If we go the other way, we simply chop off bits on the left, whether they are 0 or 1. If the bits we chop off are not all the same, and the same as the remaining sign bit, then the number does not fit in the smaller field!
Packing and extracting bit fields#
When we pack multiple values into an integer, we must be careful to determine whether that value should be interpreted as a signed integer in which the leftmost bit is the sign bit, representing a negative power of 2, or an unsigned integer in which all the bits represent positive powers of two.
Suppose we use four bits, bits 0..3, to represent an integer. We might treat that field as an unsigned integer that can range from 0 to 15, or we might treat it as a signed integer that can range from -8 to 7. If we treat it as an unsigned integer, the masking and shifting can work exactly as described in the the prior chapter, but we cannot represent negative values. If we treat it as a signed integer, then we must add a sign extension step when we extract it.

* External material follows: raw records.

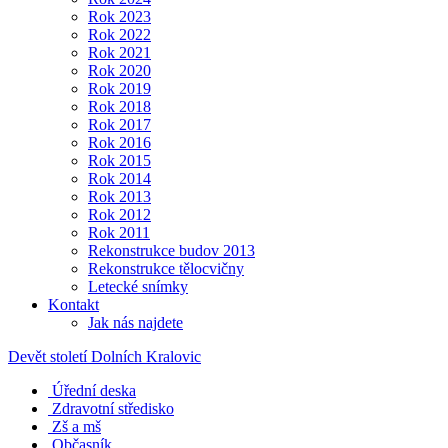
Rok 2023
Rok 2022
Rok 2021
Rok 2020
Rok 2019
Rok 2018
Rok 2017
Rok 2016
Rok 2015
Rok 2014
Rok 2013
Rok 2012
Rok 2011
Rekonstrukce budov 2013
Rekonstrukce tělocvičny
Letecké snímky
Kontakt
Jak nás najdete
Devět století Dolních Kralovic
Úřední deska
Zdravotní středisko
Zš a mš
Občasník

To pack a signed value into a field, we don’t need to do
anything special except be sure to mask the value to
chop off any extra 1 bits on the left. For example, if we
want to store a signed 3-bit value x
in bits 3..5 of
w
, assuming those bits of w
are initially zero,
we would need to mask off any high bits, like this:
x_masked = x & 0b111
x_shifted = x_masked << 3
w = w | x_shifted
It is only on extraction that we must perform
sign extension. For example, if x
in the
preceding line was -1, and w
is an 8-bit
value 0, then w
after the code
above will contain 00111000
. We want to extract
the field in bits 3..5, holding value 111
,
interpret it again as -1. To do that, we must
extend the sign bit (the initial 1) however
far it takes to fill the word into which we are
extracting that field.
Implementing sign extension in Python is slightly odd. You must understand why and when to perform sign extension, but I will provide a sign extension function that you can call.
Summary#
In all modern digital computers, negative integers are represented with the two’s complement system. In this system, the sign bit represents a negative power of two, and all other bits represent positive powers of two.
Two’s complement notation is very convenient and efficient for chip designers, because arithmetic with negative and positive numbers work exactly the same, with no extra circuitry.
When we pack multiple small integers into an integer value,
we must be careful about whether we intend a field to
represent a signed value or an unsigned value. If the
field represents an unsigned value, then each bit \(p\)
represents \(2^p\). An unsigned value with \(k\) bits
ranges from \(0\) to \(2^k-1\).
If the field represents a signed
value, then the sign bit represents \(-2^p\)
and all other bits \(p\) represent \(2^p\).
When we pack a signed value into a smaller field, we mask off any extra 1 bits on the left. When we extract a signed value into a larger memory word, we must sign extend it, filling all bits to the left of the sign bit of the smaller field with duplicates of the sign bit.
When we use the Python bin
function, we get a string
representation based on sign and magnitude notation,
and not an accurate representation of the actual
internal two’s-complement representation.